On the campaign trail, Trump pledged mass deportations for people who live in the country illegally. JD Vance, soon to be vice president, said undocumented immigrants were the culprit behind affordable housing in the U.S.

However, one of the largest construction associations pointed out the industry’s reliance on immigrant labor.

Two “wild cards” for the industry’s ability to build affordable housing were tariffs and workforce, the latter largely sourced by immigration, said Brian Turmail, the vice president of public affairs and workforce for the Associated General Contractors of America.

The bulk of AGC members working on housing primarily work on multifamily projects, Turmail said. Both issues could drive up labor and materials costs for contractors building multifamily buildings and boosting the housing supply, he added.

“There are a lot of wildcards out there in terms of the industry’s ability to build the kind of housing everyone agrees we need,” Turmail said. “The two big wildcards are the workforce and tariffs. For workforce, the big question is to what extent and who will be targeted by the incoming administration for deportation. There’ve been mixed messages coming out about the scope of who will be deported under the Trump administration,” he added.

If the Trump administration only expels people who are involved in criminal activity, it will be less of a challenge for the industry, Turmail said. If the scope is broader, it will cause a problem for an industry already experiencing labor shortages and make housing projects more expensive and take a longer time to build, he added.

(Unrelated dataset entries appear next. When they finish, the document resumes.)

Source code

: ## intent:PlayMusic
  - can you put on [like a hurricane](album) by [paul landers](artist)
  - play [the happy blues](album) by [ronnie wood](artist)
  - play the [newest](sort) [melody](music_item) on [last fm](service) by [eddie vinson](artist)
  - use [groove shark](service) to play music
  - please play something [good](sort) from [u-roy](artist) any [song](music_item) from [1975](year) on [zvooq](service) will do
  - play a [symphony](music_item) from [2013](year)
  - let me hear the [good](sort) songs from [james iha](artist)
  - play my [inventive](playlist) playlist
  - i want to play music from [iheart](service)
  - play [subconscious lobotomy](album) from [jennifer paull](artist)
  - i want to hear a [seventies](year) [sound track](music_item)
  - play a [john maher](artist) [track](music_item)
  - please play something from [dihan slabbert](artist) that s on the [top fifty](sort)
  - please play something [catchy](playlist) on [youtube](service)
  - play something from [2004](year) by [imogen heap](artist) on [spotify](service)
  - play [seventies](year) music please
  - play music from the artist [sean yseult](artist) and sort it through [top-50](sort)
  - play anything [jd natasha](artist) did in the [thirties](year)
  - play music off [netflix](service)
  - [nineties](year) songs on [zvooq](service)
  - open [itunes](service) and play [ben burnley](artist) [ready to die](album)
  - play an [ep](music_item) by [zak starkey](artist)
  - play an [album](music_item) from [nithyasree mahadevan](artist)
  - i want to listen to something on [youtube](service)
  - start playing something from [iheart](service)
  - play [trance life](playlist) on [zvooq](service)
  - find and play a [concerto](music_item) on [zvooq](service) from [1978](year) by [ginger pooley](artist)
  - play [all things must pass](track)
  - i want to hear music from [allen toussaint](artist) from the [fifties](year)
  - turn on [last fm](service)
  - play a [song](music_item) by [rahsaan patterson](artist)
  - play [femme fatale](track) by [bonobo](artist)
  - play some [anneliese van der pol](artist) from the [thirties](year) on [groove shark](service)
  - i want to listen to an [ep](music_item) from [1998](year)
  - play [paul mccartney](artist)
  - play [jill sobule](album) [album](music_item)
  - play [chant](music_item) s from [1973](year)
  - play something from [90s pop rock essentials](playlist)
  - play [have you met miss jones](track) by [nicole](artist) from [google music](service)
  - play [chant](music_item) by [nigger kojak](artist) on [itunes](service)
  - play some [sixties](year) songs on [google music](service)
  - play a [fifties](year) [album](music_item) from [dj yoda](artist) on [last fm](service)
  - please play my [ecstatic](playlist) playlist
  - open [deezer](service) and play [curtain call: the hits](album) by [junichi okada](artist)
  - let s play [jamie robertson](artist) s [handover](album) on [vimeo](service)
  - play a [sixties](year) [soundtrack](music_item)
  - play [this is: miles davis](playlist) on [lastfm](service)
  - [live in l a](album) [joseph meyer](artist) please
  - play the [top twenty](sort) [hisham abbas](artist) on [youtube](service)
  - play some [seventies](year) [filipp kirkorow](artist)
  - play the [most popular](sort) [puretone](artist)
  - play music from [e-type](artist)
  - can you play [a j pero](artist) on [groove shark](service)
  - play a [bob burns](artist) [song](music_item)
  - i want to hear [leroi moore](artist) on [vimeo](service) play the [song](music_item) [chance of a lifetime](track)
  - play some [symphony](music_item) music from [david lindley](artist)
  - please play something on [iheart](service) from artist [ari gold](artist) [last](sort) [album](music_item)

“The two main costs of construction are what you pay people to build and what you pay for materials to use,” Turmail said. Depending on what items the administration places tariffs on and how high, it will increase the cost of construction and make it harder to build housing that is affordable, he added.

Some regulation implications won’t go as far for other parts of the industry, like single-family homes. Some items for houses already have tariffs on them, but contractors are able to pass the cost along, said Chris Fisher, a principal at consultant Ducker Carlisle.

“There have been tariffs in place in products already, in metals and steel products, cabinets and wood products,” Fisher said. “Our industry has been able to pass that along or handle that. The issue is around if it creates a disruption in supply,” he added.

A brand-new home typically takes six months to build and most of the products used to build can be sourced from Canada, Mexico and the U.S., Fisher said. Many products such as cement, foundation, wood-framing and even cabinets can be locally sourced, he added.

“There are some areas of risk, but when you think about new construction and anything infrastructure related, a lot of that has a Made in America requirement in the design specifications,” Fisher said.

Uncertainty regarding how Trump’s tariff and immigration policies will affect housing supply is paired with setbacks for government-subsidized affordable housing funding at the local level.

In the San Francisco Bay Area, housing authorities in August pulled a proposed $20 billion affordable housing bond measure for nine Bay Area counties.

In announcing the withdrawal from November’s ballot, the Bay Area Housing Finance Authority stated that “recent developments have led the board to conclude that the wise choice is to look ahead to another election season for a regional housing measure when there is more certainty.”

In Portland, Oregon, local authorities have begun discussions to replace a $652.8 million regional bond approved in 2018 and a $258.4 million city bond approved in 2016. Funds from the two bonds are nearly exhausted.

In Wisconsin, Milwaukee County used federal funding to boost the affordable housing supply. Working with the new administration will be crucial to continuing to secure future infrastructure investments, said David Crowley, the county executive.

“It’s going to be my administration’s job to build that relationship and bring resources back to Milwaukee,” Crowley said. “This county may not have come up for (Trump) but it benefits the state of Wisconsin. If you want to make sure those across the state benefit, it will be hard to do that without investing in places like Milwaukee,” he added.